La Cour souligne que le motif pour lequel la relation de travail a pris fin est indifférent. Le critère à prendre en compte est que le travailleur n’ait pas pu épuiser ses droits avant la fin de sa relation de travail. En l’espèce, pendant la période admise comme congé de maladie (fin de l’année 2010), il est constaté que l’intéressé n’a pas pu épuiser au cours de cette période le congé annuel payé qu’il avait acquis. Celui-ci doit dès lors donner lieu à l’indemnité financière, puisqu’il n’a pas été pris. La Cour rappelle encore la double finalité du droit au congé annuel, étant d’une part de permettre au travailleur de se reposer par rapport à l’exécution des tâches contractuelles et d’autre part de disposer d’une période de détente et de loisirs.

En l’espèce, pour la période 2011-2012, l’intéressé était tenu de ne pas se présenter au travail. Si, pendant cette période, les droits n’ont pu être épuisés de ce fait et qu’il a continué à percevoir son salaire conformément aux accords intervenus, l’indemnité financière pour les droits au congé annuel payé ne serait pas due. Si, par contre, c’est en raison d’une maladie, elle le serait. C’est au juge national à vérifier ce qu’il en est.
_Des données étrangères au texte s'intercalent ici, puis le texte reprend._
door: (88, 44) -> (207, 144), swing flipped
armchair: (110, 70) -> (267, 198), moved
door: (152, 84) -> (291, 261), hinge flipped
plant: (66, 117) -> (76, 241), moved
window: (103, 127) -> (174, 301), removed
La Cour décide dès lors de répondre aux questions posées comme suit :

1. L’article 7, § 2, de la Directive 2003/88 s’oppose à une législation nationale qui priverait du droit à une indemnité financière pour congé annuel non pris le travailleur dont la relation de travail a pris fin suite à sa demande de mise à la retraite, dans l’hypothèse où il n’a pas été en mesure d’épuiser ses droits avant la fin de celle-ci.

2. Lors de son départ, il a droit à une indemnité financière correspondant au congé annuel payé non pris en raison du fait qu’il n’a pas exercé ses fonctions pour cause de maladie.

3. Dès lors qu’un travailleur dont la relation de travail prend fin avait conclu un accord avec son employeur par lequel il continue à percevoir son salaire mais était tenu de ne pas se présenter pendant une période déterminée avant sa mise à la retraite, celui-ci n’a pas droit à l’indemnité financière sauf s’il n’a pas pu épuiser ses droits en raison d’une maladie.

4. Les Etats membres peuvent prévoir d’accorder des avantages supplémentaires s’ajoutant au congé annuel payé minimal de quatre semaines visé à l’article 7 à un travailleur qui, en raison d’une maladie, n’a pas pu épuiser l’intégralité de son congé annuel. La norme européenne ne contient en effet que des prescriptions minimales à cet égard.

Intérêt de la décision

Cet arrêt de la Cour de Justice éclaire l’articulation des deux paragraphes de l’article 7 de la Directive 2003/88, relatifs au congé annuel. Elle rappelle sa jurisprudence constante, dont elle reprend de nombreux arrêts au fil de sa décision, selon laquelle le droit au congé annuel est un principe du droit social de l’Union revêtant une importance particulière, accordé au travailleur, et ce quel que soit son état de santé. La mesure a une double finalité, étant d’une part de permettre au travailleur de se reposer par rapport aux obligations contractuelles et, en outre, de disposer d’une période de détente et de loisirs. Le droit au congé annuel n’est dès lors pas restreint à une compensation financière.

Une seule hypothèse est autorisée pour le remplacement de la période qui doit être octroyée par une indemnité financière, étant la fin de la relation de travail. Le droit national ne peut dès lors préjudicier le travailleur qui a été en congé de maladie pendant toute ou partie de la période de référence et/ou d’une période de report de ses droits en matière de congé annuel, dès lors que c’est la maladie qui l’a empêché d’exercer son droit.

L’on notera encore que la Cour rappelle que le cadre de la norme européenne est plus large que celui du droit autrichien, puisqu’elle souligne (point 27) que l’article 7, § 2, ne pose aucune condition à l’ouverture du droit à l’indemnité financière autre que celle tenant au fait d’une part que la relation de travail a pris fin et d’autre part que le travailleur n’a pas pris tous les congés annuels payés auxquels il avait droit à cette date. Le motif pour lequel la relation de travail a pris fin ne compte pas.